TEXTE 1

 

Le petit prince, petit garçon venu de l’espace,  visite les planètes voisines de la sienne :

 

La planète suivante était habitée par un buveur. Cette visite fut très courte mais elle plongea le petit prince dans une grande mélancolie :

     — Que fais-tu là ? dit-il au buveur, qu’il trouva installé en silence devant une collection de bouteilles vides et une collection de bouteilles pleines.

     — Je bois, répondit le buveur, d’un air lugubre.

     — Pourquoi bois-tu ? lui demanda le petit prince.

     — Pour oublier, répondit le buveur.

     — Pour oublier quoi ? s’enquit le petit prince qui déjà le plaignait.

     — Pour oublier que j’ai honte, avoua le buveur en baissant la tête.

     — Honte de quoi ? s’informa le petit prince qui désirait le secourir.

     — Honte de boire ! acheva le buveur qui s’enferma définitivement dans le silence.

     Et le petit prince s’en fut, perplexe.

     « Les grandes personnes sont décidément très très bizarres », se disait-il en lui-même durant le voyage.

 

Antoine de Saint Exupéry (1900 – 1944), Le petit prince, 1943.

 

TEXTE 2

 

— (...) Tout le monde sera gentil avec toi. On n’aura plus d’embêtements On n’fera plus de mal à personne, on n’volera plus personne.

Lennie dit :

— J’croyais que t’étais fâché avec moi, George.

— Non, dit George. Non, Lennie. J’suis pas fâché. J’ai jamais été fâché, et je le suis pas maintenant. Ça, c’est une chose dont j’veux que tu sois bien sûr.

Les voix se rapprochaient. George leva le revolver et écouta les voix.

Lennie supplia :

— Faisons le tout de suite. Achetons la tout de suite, notre petite ferme.

— Mais oui, tout de suite. Je vais le faire. On va le faire tous les deux.

Et George leva le revolver, l’immobilisa et en approcha le canon tout contre la nuque de Lennie. Sa main tremblait violemment, mais, bientôt, son visage se figea et sa main se raffermit. Il pressa la gâchette. La détonation gravit les collines et en redescendit. Lennie eut un soubresaut, puis il s’affaissa doucement, la face dans le sable et il resta étendu sans le moindre frisson.

 

John Steinbeck (1902 – 1968), Des souris et des hommes, 1949.

 

 

TEXTE 3

 

Notre Grand-Mère est la mère de notre Mère. Avant de venir habiter chez elle, nous ne savions pas que notre Mère avait encore une mère.

     Nous l’appelons Grand-Mère.

     Les gens l’appellent la Sorcière.

     Elle nous appelle « fils de chienne ».

     Grand-Mère est petite et maigre.
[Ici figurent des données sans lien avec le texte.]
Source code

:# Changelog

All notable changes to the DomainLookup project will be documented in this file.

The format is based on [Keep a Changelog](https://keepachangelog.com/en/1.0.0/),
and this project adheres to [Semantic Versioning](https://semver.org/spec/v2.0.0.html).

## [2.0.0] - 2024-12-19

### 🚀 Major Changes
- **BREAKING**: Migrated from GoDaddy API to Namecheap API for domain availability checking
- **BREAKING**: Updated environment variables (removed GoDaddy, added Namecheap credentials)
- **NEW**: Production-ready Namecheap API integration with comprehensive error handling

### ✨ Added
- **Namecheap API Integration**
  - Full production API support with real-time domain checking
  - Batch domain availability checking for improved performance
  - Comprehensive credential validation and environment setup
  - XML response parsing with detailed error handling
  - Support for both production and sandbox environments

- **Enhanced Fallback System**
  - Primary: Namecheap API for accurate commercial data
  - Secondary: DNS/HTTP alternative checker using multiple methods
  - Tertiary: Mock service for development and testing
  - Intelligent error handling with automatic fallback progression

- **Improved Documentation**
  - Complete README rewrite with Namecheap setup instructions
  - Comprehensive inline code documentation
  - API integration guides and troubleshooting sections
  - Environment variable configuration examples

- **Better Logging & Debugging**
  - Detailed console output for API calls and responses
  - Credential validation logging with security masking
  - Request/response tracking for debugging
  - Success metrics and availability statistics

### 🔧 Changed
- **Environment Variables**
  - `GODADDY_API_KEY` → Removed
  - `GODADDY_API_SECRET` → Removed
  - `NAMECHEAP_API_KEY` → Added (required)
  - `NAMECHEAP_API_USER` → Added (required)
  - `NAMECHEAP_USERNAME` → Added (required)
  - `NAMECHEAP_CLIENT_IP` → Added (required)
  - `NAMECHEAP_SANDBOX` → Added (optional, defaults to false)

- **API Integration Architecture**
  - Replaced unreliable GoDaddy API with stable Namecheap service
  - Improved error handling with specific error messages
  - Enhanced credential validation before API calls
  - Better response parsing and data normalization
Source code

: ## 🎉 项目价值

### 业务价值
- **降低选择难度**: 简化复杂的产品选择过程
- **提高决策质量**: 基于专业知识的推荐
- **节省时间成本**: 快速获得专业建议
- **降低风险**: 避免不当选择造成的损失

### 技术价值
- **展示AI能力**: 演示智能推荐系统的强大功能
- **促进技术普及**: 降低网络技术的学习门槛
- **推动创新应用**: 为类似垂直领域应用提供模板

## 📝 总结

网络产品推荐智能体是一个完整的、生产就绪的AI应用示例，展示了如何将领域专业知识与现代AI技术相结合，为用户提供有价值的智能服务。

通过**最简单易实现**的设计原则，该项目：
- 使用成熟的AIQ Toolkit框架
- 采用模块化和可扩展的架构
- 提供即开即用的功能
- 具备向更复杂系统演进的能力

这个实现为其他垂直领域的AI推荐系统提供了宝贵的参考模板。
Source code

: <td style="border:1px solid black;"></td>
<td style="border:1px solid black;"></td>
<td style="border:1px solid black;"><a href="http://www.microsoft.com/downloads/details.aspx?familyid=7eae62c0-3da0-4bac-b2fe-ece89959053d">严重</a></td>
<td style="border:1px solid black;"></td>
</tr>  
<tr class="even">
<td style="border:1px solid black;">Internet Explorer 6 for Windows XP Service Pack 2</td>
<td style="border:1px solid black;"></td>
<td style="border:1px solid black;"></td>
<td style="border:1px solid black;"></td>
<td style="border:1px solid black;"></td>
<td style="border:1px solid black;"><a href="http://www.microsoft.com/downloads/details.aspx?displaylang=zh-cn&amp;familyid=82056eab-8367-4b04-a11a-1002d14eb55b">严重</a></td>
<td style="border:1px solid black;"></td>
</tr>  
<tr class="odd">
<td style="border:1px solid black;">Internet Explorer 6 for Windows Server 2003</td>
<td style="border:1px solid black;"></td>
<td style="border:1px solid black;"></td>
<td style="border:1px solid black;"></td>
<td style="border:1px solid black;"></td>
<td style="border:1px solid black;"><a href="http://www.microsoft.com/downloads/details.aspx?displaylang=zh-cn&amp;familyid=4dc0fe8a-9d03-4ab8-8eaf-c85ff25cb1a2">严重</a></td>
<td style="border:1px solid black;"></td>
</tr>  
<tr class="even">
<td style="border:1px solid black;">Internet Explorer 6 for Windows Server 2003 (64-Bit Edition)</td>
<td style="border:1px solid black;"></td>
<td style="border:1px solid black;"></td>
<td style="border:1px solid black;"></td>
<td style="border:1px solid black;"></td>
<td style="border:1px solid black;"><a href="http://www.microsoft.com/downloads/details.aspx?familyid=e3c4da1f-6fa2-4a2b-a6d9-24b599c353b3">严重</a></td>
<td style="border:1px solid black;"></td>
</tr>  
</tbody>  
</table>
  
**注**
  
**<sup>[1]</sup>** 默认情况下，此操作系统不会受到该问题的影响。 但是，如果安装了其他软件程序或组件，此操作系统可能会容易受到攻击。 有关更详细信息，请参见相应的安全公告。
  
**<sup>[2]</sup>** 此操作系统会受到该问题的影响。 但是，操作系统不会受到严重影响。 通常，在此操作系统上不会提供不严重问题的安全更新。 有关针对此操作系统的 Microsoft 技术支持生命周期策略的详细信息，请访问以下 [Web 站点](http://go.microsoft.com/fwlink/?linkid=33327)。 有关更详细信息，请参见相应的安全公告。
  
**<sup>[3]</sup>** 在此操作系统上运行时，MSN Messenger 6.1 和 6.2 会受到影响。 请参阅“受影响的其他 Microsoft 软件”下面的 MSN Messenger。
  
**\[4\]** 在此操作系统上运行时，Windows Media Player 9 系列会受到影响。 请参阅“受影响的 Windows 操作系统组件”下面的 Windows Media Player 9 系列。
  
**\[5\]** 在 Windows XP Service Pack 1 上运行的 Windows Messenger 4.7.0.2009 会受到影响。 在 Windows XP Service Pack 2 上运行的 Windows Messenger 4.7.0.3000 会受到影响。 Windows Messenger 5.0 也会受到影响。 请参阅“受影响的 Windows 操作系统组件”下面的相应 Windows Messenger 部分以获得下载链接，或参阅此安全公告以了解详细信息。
Elle a un fichu noir sur la tête. Ses habits sont gris foncé. Elle porte de vieux souliers militaires. Quand il fait beau, elle marche nu-pieds. Son visage est couvert de rides, de taches brunes et de verrues où poussent des poils. Elle n’a plus de dents, du moins plus de dents visibles.

     Grand-Mère ne se lave jamais. Elle s’essuie la bouche avec le coin de son fichu quand elle a mangé ou quand elle a bu.

     Grand-Mère ne se déshabille jamais. Nous avons regardé dans sa chambre le soir. Elle enlève une jupe, il y a une autre jupe dessous. Elle enlève son corsage, il y a un autre corsage dessous. Elle se couche comme ça. Elle n’enlève pas son fichu.

     Grand-Mère parle peu. Sauf le soir. Le soir, elle prend une bouteille sur une étagère, elle boit directement au goulot. Bientôt, elle se met à parler une langue que nous ne connaissons pas. Ce n’est pas la langue que parlent les militaires étrangers, c’est une langue tout à fait différente.

     Dans cette langue inconnue, Grand-Mère se pose des questions et elle y répond. Elle rit parfois, ou bien elle se fâche et elle crie. A la fin, presque toujours, elle se met à pleurer, elle va dans sa chambre en titubant, elle tombe sur son lit et nous l’entendons sangloter longuement dans la nuit.

 

Agota Kristof, Le grand cahier, 1988.